Complex tools with many parameters or behaviors need more documentation. Simple tools need less. This dimension scales expectations accordingly.

Parameters4/5

Does the description clarify parameter syntax, constraints, interactions, or defaults beyond what the schema provides?

Schema coverage is 100%, so the baseline is 3. The description adds extra meaning beyond the schema, such as explaining that 'now' parameter ensures deterministic output by not reading the clock, and clarifying the behavior of exp/nbf deltas in assembleClaims. This provides enough value to raise the score.

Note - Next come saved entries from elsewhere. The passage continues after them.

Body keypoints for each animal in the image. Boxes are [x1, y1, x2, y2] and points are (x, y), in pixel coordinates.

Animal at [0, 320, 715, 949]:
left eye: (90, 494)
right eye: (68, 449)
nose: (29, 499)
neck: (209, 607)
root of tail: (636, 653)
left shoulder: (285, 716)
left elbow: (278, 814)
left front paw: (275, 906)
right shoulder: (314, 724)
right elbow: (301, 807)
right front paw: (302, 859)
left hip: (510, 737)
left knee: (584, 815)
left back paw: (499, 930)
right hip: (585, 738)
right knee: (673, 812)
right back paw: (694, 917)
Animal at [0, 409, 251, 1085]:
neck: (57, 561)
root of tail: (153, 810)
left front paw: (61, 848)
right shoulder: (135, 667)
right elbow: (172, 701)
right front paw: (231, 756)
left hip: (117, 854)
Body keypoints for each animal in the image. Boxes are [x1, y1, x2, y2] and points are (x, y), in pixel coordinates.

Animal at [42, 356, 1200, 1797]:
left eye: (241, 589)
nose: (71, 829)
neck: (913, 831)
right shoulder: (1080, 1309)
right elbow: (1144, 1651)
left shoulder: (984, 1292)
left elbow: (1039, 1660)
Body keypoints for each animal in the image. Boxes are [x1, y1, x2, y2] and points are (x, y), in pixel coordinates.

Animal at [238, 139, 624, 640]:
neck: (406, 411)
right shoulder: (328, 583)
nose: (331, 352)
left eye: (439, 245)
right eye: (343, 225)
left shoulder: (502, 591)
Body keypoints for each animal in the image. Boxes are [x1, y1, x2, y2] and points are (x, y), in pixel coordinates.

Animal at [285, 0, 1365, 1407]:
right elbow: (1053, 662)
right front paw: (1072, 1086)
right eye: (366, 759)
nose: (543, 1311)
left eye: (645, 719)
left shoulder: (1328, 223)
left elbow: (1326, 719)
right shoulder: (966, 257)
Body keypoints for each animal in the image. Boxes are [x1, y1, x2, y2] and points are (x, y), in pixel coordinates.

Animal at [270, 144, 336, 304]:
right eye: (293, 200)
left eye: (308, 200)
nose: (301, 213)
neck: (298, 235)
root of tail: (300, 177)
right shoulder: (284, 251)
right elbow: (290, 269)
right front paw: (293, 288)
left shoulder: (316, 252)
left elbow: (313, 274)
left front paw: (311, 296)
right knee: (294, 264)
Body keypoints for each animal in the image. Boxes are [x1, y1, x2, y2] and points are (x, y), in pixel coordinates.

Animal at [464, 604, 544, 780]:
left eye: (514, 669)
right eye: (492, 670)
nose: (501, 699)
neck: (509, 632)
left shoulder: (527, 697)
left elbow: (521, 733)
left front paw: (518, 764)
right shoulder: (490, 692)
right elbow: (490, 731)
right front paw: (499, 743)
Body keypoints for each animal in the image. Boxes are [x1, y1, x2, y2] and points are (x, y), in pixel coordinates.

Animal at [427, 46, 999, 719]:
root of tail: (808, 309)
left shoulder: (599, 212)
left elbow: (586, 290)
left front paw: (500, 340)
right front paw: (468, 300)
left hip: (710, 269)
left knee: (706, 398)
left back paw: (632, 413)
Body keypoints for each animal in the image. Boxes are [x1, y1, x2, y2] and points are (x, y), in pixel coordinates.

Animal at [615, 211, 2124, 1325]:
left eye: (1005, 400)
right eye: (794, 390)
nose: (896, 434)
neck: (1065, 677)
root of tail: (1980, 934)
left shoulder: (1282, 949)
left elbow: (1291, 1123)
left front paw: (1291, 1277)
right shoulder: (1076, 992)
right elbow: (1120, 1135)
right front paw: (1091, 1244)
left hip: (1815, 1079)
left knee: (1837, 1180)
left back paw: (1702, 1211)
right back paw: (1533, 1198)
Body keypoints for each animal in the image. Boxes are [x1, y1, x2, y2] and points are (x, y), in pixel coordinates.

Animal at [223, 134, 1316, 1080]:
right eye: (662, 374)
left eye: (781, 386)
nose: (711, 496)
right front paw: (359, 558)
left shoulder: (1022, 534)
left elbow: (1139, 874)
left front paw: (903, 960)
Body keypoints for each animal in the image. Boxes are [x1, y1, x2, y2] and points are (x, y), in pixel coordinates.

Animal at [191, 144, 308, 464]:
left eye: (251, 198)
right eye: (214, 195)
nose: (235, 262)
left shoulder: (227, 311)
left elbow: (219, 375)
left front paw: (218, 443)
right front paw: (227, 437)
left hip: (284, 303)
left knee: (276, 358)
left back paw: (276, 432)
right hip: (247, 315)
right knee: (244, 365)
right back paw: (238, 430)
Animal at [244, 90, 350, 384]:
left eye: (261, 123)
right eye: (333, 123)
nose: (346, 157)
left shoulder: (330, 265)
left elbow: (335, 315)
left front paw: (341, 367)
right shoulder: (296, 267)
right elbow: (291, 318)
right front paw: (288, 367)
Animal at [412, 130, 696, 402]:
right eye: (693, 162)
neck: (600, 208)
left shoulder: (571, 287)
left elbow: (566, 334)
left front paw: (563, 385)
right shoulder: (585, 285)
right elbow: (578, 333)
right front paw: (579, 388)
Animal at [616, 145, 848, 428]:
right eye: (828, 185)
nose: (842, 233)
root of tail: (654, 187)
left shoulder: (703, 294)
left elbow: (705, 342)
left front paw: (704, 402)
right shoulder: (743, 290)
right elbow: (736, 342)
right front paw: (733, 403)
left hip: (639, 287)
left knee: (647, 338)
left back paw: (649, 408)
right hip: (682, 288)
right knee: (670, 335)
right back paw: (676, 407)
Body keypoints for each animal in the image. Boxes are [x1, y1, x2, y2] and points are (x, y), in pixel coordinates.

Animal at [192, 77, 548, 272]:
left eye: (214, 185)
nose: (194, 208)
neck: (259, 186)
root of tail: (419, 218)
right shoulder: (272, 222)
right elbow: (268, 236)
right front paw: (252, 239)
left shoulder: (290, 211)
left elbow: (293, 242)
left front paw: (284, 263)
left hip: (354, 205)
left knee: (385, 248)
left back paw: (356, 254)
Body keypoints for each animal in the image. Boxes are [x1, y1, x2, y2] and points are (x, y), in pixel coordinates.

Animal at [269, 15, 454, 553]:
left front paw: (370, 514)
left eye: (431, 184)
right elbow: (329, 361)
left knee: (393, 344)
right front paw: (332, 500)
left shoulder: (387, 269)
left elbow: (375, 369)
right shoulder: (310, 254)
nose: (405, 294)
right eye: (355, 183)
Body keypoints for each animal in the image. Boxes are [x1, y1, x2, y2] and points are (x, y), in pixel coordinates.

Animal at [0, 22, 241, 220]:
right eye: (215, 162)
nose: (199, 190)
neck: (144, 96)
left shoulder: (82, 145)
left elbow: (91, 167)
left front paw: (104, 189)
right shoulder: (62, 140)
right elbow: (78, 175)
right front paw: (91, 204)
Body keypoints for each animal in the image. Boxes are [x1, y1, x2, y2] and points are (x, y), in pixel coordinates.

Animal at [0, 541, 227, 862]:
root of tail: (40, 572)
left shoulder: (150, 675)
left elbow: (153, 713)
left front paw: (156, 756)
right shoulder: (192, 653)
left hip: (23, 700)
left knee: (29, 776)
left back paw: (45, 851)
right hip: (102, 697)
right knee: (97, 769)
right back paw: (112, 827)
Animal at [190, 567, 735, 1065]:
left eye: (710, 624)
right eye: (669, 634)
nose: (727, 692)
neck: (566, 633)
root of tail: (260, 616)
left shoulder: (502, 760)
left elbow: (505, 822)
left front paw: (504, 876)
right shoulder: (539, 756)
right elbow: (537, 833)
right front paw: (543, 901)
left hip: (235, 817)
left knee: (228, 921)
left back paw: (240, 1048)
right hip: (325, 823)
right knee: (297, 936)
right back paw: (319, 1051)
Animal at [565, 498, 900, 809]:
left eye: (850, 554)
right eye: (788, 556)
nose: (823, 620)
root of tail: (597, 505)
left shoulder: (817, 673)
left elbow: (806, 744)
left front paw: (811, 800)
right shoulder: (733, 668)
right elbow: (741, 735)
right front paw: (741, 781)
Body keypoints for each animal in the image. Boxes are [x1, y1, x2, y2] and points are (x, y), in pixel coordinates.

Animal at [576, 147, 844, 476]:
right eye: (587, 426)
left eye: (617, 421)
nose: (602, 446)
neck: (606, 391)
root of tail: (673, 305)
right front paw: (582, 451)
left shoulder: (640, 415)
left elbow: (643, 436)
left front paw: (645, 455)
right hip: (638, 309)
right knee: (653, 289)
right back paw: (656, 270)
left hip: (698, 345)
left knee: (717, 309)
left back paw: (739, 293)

Input schemas describe structure but not intent. Descriptions should explain non-obvious parameter relationships and valid value ranges.

Purpose5/5

Does the description clearly state what the tool does and how it differs from similar tools?

The description clearly states the tool's purpose as 'JWT Decode, Validate, Sign and Claim Builder' and lists six specific operations. It explicitly differentiates from the sibling tool encoding_decoding_jwt by noting that this tool also verifies HMAC signatures and builds claims, providing a specific verb+resource with sibling differentiation.

Agents choose between tools based on descriptions. A clear purpose with a specific verb and resource helps agents select the right tool.

Usage Guidelines4/5

Does the description explain when to use this tool, when not to, or what alternatives exist?

The description includes explicit guidance on when to use this tool versus the sibling encoding_decoding_jwt, and states limitations for asymmetric algorithms (decoded but not verified/signed server-side). However, it does not provide explicit 'when-not-to-use' or alternatives for asymmetric operations.

Agents often have multiple tools that could apply. Explicit usage guidance like "use X instead of Y when Z" prevents misuse.